Our study has several limitations. First, our patient population is made up of older, white men, many of whom were recruited from VA medical centers. Thus, our results may not generalize to all populations, including women and men of other races. Second, only 13% (116 patients) of our study population had LV diastolic dysfunction, and it is difficult to draw definitive conclusions from such a small sample size. Third, beta blocker users were more likely than non-users to have diabetes (29 vs. 22%) and a history of myocardial infarction (60 vs. 46%). However, we adjusted for these characteristics in our multivariable analysis. Fourth, we did not include other pharmacologic agents in this analysis. It is possible that other therapies could play a role in the observed benefit beta blockers had on HF hospitalization in patients with diastolic dysfunction and this needs to be examined in further detail in future studies. Fifth, the principal finding in this study was based on the outcome of HF hospitalization, which may be prone to error despite our rigorous methods for adjudication and depending on clinical assessment, coding, and accuracy of chart review.
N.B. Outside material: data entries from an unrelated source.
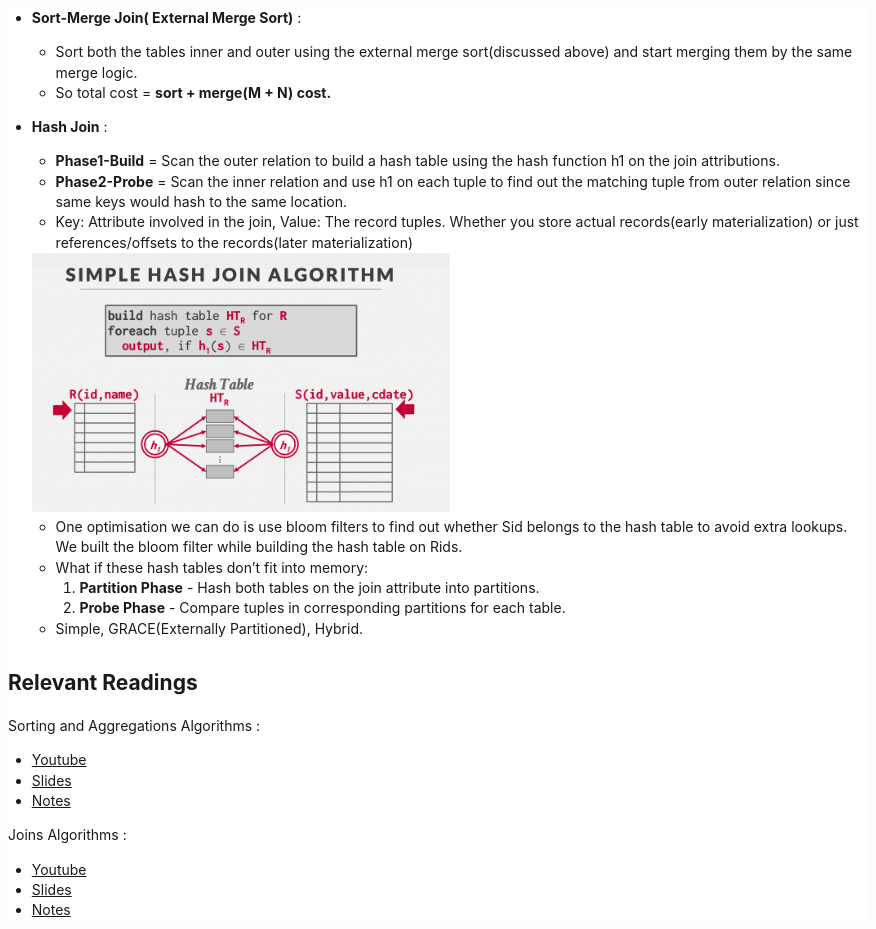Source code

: * **Sort-Merge Join( External Merge Sort)** :
    * Sort both the tables inner and outer using the external merge sort(discussed above) and start merging them by the same merge logic. 
    * So total cost = **sort + merge(M + N) cost.** 

* **Hash Join** : 
    * **Phase1-Build** = Scan the outer relation to build a hash table using the hash function h1 on the join attributions.
    * **Phase2-Probe** = Scan the inner relation and use h1 on each tuple to find out the matching tuple from outer relation since same keys would hash to the same location.
    * Key: Attribute involved in the join, Value: The record tuples. Whether you store actual records(early materialization) or just references/offsets to the records(later materialization)
    <img src="../images/hash_join.png" width=50% height=50%>    
        
    * One optimisation we can do is use bloom filters to find out whether Sid belongs to the hash table to avoid extra lookups. We built the bloom filter while building the hash table on Rids. 
    * What if these hash tables don’t fit into memory:
        1. **Partition Phase** - Hash both tables on the join attribute into partitions. 
        2. **Probe Phase** - Compare tuples in corresponding partitions for each table.
    * Simple, GRACE(Externally Partitioned), Hybrid.

## Relevant Readings

Sorting and Aggregations Algorithms : 
* [Youtube](https://www.youtube.com/watch?v=DOu7SVUbuuM)
* [Slides](https://15445.courses.cs.cmu.edu/fall2023/slides/10-sorting.pdf)
* [Notes](https://15445.courses.cs.cmu.edu/fall2023/notes/10-sorting.pdf)

Joins Algorithms : 
* [Youtube](https://www.youtube.com/watch?v=RFaOmqxJf_M)
* [Slides](https://15445.courses.cs.cmu.edu/fall2023/slides/11-joins.pdf)
* [Notes](https://15445.courses.cs.cmu.edu/fall2023/notes/11-joins.pdf)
Finally, our study was limited to outpatients with stable CHD; therefore, we cannot comment of the effect of beta blockers in otherwise healthy patients with diastolic dysfunction and no CHD as well as patients following ACS, for which firm guidelines exist with regards to the use of beta blockers.18-20
This study was supported by the Department of Veterans Affairs (Epidemiology Merit Review Program and Health Research and Development Service Career Development Program); the National Heart, Lung, and Blood Institute (R01 HL079235); the Robert Wood Johnson Foundation (Generalist Physician Faculty Scholars Program); the American Federation for Aging Research (Paul Beeson Faculty Scholars in Aging Research Program); and a loan of equipment from Siemens Corporation (Mountain View, California). Dr. Farzaneh-Far is supported by an American Heart Association Fellow to Faculty Transition Award.